Selected herbal remedies of Pogostemon cablin
The Chinese Materia Medica believes that it is pungent in taste and slightly warm in nature and enters three channels of spleen, stomach, and lung. Essential functions are resolving damp with aromatics, harmonizing the stomach to prevent vomiting, and dispelling summer-heat to relieve superficies syndrome. Vital patchouli uses and indications include bloating and fullness of the stomach due to damp retention in middle-Jiao; loss of appetite; vomiting; diarrhea; chills, fever and headache by exogenous summer-heat and damp; fever and fatigue in the early stage of damp-warm syndrome; Chest tightness and nausea; nasosinusitis; and tinea of feet and hands. Recommended dosage is from 5 to 10 grams (fresh herb) or 10 to 20 grams (dried herb) in decoction, teapills and powder. And cooking it for too long is inadvisable.

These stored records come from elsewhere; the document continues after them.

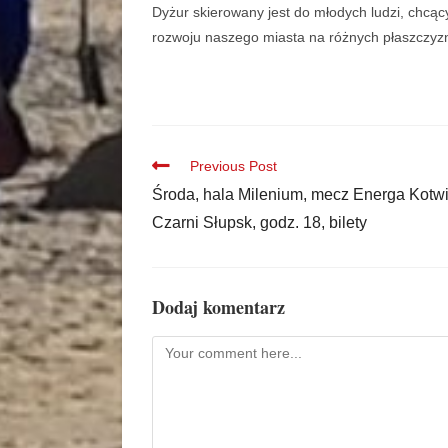
Dyżur skierowany jest do młodych ludzi, chcąc
rozwoju naszego miasta na różnych płaszczyz
Previous Post
Środa, hala Milenium, mecz Energa Kotw
Czarni Słupsk, godz. 18, bilety
Dodaj komentarz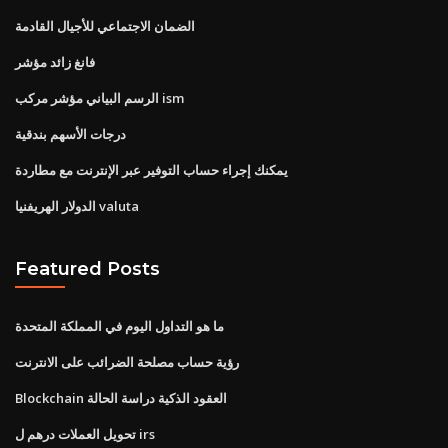
الضمان الاجتماعي للأجيال القادمة
فانغ زائد مؤشر
الرسم البياني مؤشر مركب ism
درجات الأسهم بندقية
يمكنك إجراء حساب التوفير عبر الإنترنت مع مطاردة
الدولار الهريفنيا valuta
Featured Posts
ما هو التداول اليوم في المملكة المتحدة
رؤية حساب مصلحة الضرائب على الانترنت
Blockchain العقود الذكية دراسة الحالة
تحويل العملات درهم ل irs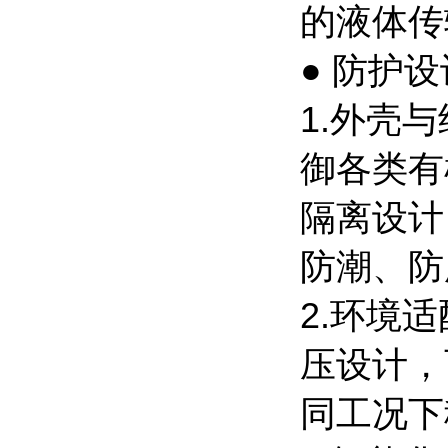
的液体传
● 防护
1.外壳
御各类有
隔离设计
防潮、防
2.环境
压设计，
同工况下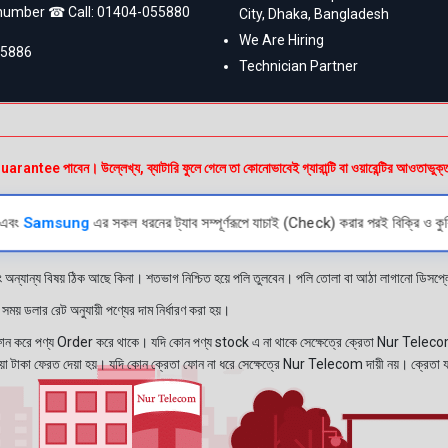
 number ☎ Call:
01404-055880
City, Dhaka, Bangladesh
We Are Hiring
55886
Technician Partner
e পাবেন। উল্লেখ্য, ব্যাটারি ফুলে গেলে তা কোনোভাবেই গ্যারান্টি বা ওয়ারেন্টির আওতাভুক্
এবং
Samsung
এর সকল ধরনের ট্যাব সম্পূর্ণরূপে যাচাই (Check) করার পরই বিক্রি ও কুর
ং অন্যান্য বিষয় ঠিক আছে কিনা। শতভাগ নিশ্চিত হয়ে পলি তুলবেন। পলি তোলা বা আঠা লাগানো ডিস
য় ডলার রেট অনুযায়ী পণ্যের দাম নির্ধারণ করা হয়।
রে পণ্য Order করে থাকে। যদি কোন পণ্য stock এ না থাকে সেক্ষেত্রে ক্রেতা Nur Telecom 
নেওয়া টাকা ফেরত দেয়া হয়। যদি কোন ক্রেতা ফোন না ধরে সেক্ষেত্রে Nur Telecom দায়ী নয়। ক্রেতা 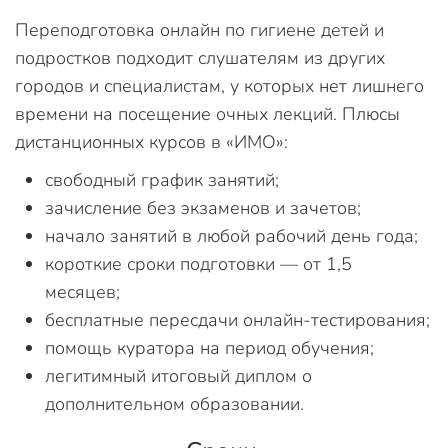
Переподготовка онлайн по гигиене детей и
подростков подходит слушателям из других
городов и специалистам, у которых нет лишнего
времени на посещение очных лекций. Плюсы
дистанционных курсов в «ИМО»:
свободный график занятий;
зачисление без экзаменов и зачетов;
начало занятий в любой рабочий день года;
короткие сроки подготовки — от 1,5
месяцев;
бесплатные пересдачи онлайн-тестирования;
помощь куратора на период обучения;
легитимный итоговый диплом о
дополнительном образовании.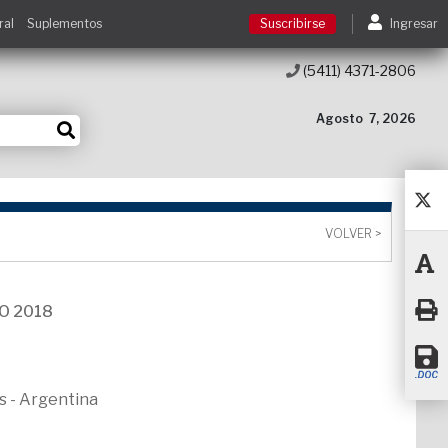
ral
Suplementos
Suscribirse
Ingresar
(5411) 4371-2806
Suscribirse
Agosto
7, 2026
Ingresar
Acceso a cursos
VOLVER >
Contacto
O 2018
s - Argentina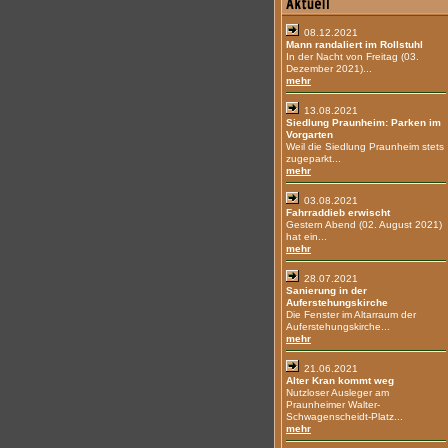
08.12.2021
Mann randaliert im Rollstuhl
In der Nacht von Freitag (03.
Dezember 2021)...
mehr
13.08.2021
Siedlung Praunheim: Parken im
Vorgarten
Weil die Siedlung Praunheim stets
zugeparkt...
mehr
03.08.2021
Fahrraddieb erwischt
Gestern Abend (02. August 2021)
hat ein...
mehr
28.07.2021
Sanierung in der
Auferstehungskirche
Die Fenster im Altarraum der
Auferstehungskirche...
mehr
21.06.2021
Alter Kran kommt weg
Nutzloser Ausleger am
Praunheimer Walter-
Schwagenscheidt-Platz...
mehr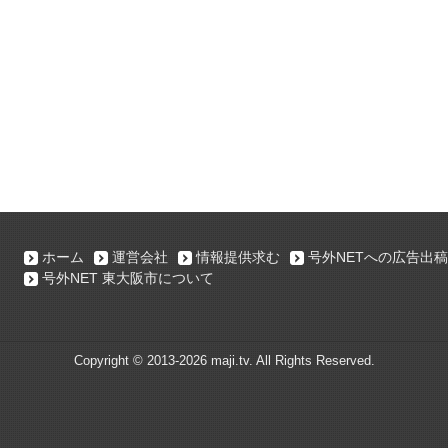
ホーム
運営会社
情報提供求む
号外NETへの広告出稿
号外NET 東大阪市について
Copyright ©
2013-2026 maji.tv. All Rights Reserved.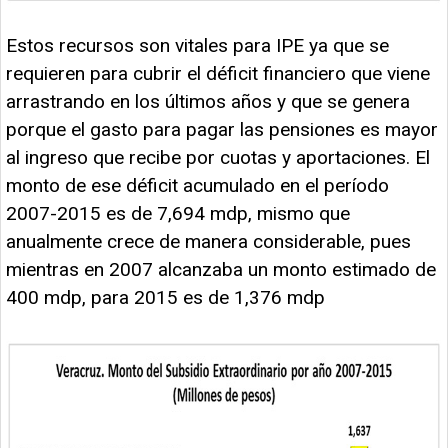
Estos recursos son vitales para IPE ya que se
requieren para cubrir el déficit financiero que viene
arrastrando en los últimos años y que se genera
porque el gasto para pagar las pensiones es mayor
al ingreso que recibe por cuotas y aportaciones. El
monto de ese déficit acumulado en el período
2007-2015 es de 7,694 mdp, mismo que
anualmente crece de manera considerable, pues
mientras en 2007 alcanzaba un monto estimado de
400 mdp, para 2015 es de 1,376 mdp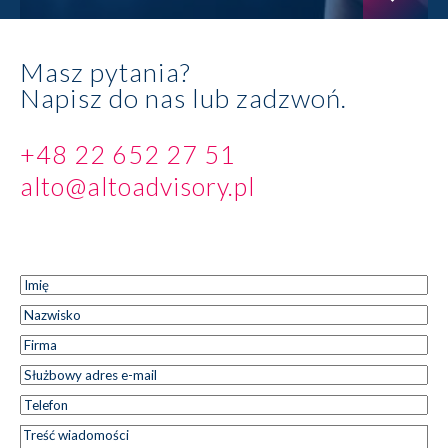
Masz pytania?
Napisz do nas lub zadzwoń.
+48 22 652 27 51
alto@altoadvisory.pl
Imię
*
Imię
Nazwisko
*
Nazwisko
Firma
*
Służbowy
*
adres e-
Telefon
*
mail
Treść
*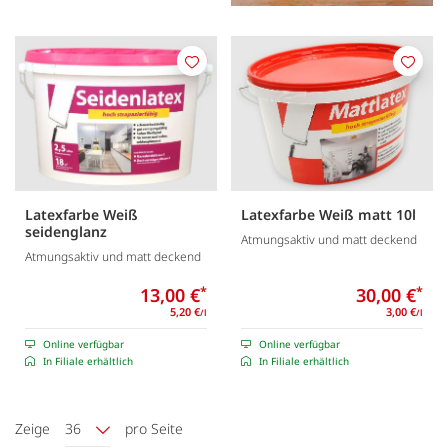
Merken
Merk
Latexfarbe Weiß
Latexfarbe Weiß matt 10l
seidenglanz
Atmungsaktiv und matt deckend
Atmungsaktiv und matt deckend
13,00 €
*
30,00 €
*
5,20 €
3,00 €
/l
/l
Online verfügbar
Online verfügbar
In Filiale erhältlich
In Filiale erhältlich
Zeige
36
pro Seite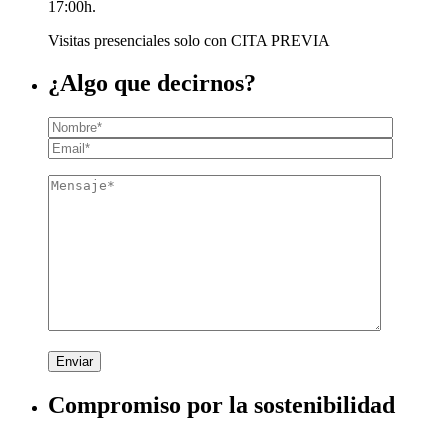
17:00h.
Visitas presenciales solo con CITA PREVIA
¿Algo que decirnos?
Enviar
Compromiso por la sostenibilidad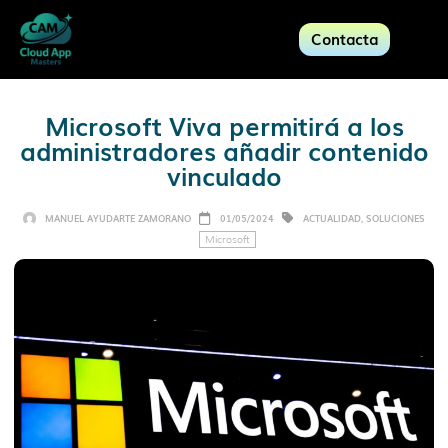
Contacta
Microsoft Viva permitirá a los
administradores añadir contenido
vinculado
MANUEL AYUDARTE ZAMORANO
01/05/2024
ACTUALIDAD
,
SOLUCIONES
Microsoft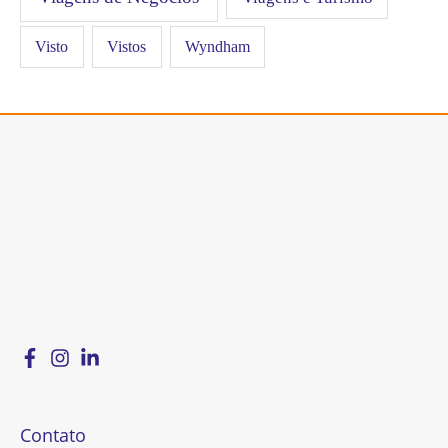
Visto
Vistos
Wyndham
Contato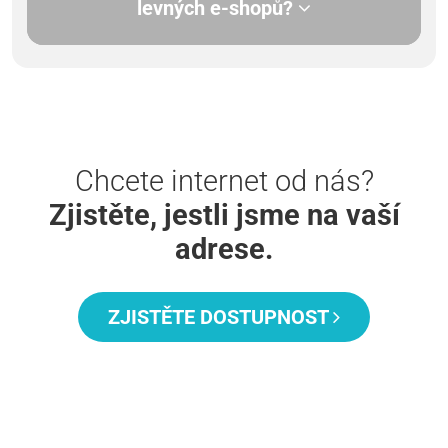
levných e-shopů?
Chcete internet od nás?
Zjistěte, jestli jsme na vaší
adrese.
ZJISTĚTE DOSTUPNOST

1. Huo Xiang Zheng Qi San. From Tai Ping Hui Min He Ji Ju Fang (Formulas of the Peaceful Benevolent Dispensary), this is a formula mainly used for typhoid fever induced headache, chills and fever, cough, crymodynia in heart and abdomen, nausea and vomiting, vomiting and diarrhea in cholera, deficient singing in viscera, malignant malaria, overall puffiness, prenatal and postpartum blood-qi tingling, and pediatric indigestion. Other major herbal ingredients are Da Fu Pi (Areca Peel), Bai Zhi (Angelica Root), Zi Su Ye (Perilla Leaf), Fu Ling (Poria), and so on.
2. Hui Sheng San. From Bai Yi Xuan Fang (Precisely-selected Prescriptions), this prescription combines patchouli leaf with Chen Pi (Tangerine Peel) to treat profuse watery diarrhea and vomiting in cholera.
3. Huo Xiang San. From Ji Feng Pu Ji Fang (Jifeng’s Formularies for universal relief), this recipe uses it along with Gao Liang Jiang (Galangal Root) for the treatment of malaria.
4. Bu Huan Jin Zheng Qi San. From He Ji Ju Fang, it is usually made for distention and fullness in stomach, reduced appetite and nausea, and sleepiness and fatigue due to cold-damp affecting spleen. Other major herbs are Cang Zhu (Atractylodes), Hou Po (Magnolia Bark), and more.
5. Gan Lu Xiao Du Dan. From Wen Re Jing Wei (Compendium of Epidemic Febrile Diseases), it is mainly designed for equal damp-heat in the early stage of damp-heat syndrome. The rest chief herbs include Huang Qin (Scutellaria), Hua Shi (Talcum Powder), Yin Chen Hao (Capillaris), etc.
Patchouli side effects and contraindications
Generally this herb is considered safe when used in food amounts. As of the writing of this article there is no known patchouli essential oil side effects reported. In spite of the extensive patchouli oil uses, TCM wise it shouldn’t be used in the cases of yin deficiency with blood dryness, fire excess from yin deficiency, and constipation due to excessive pathogen.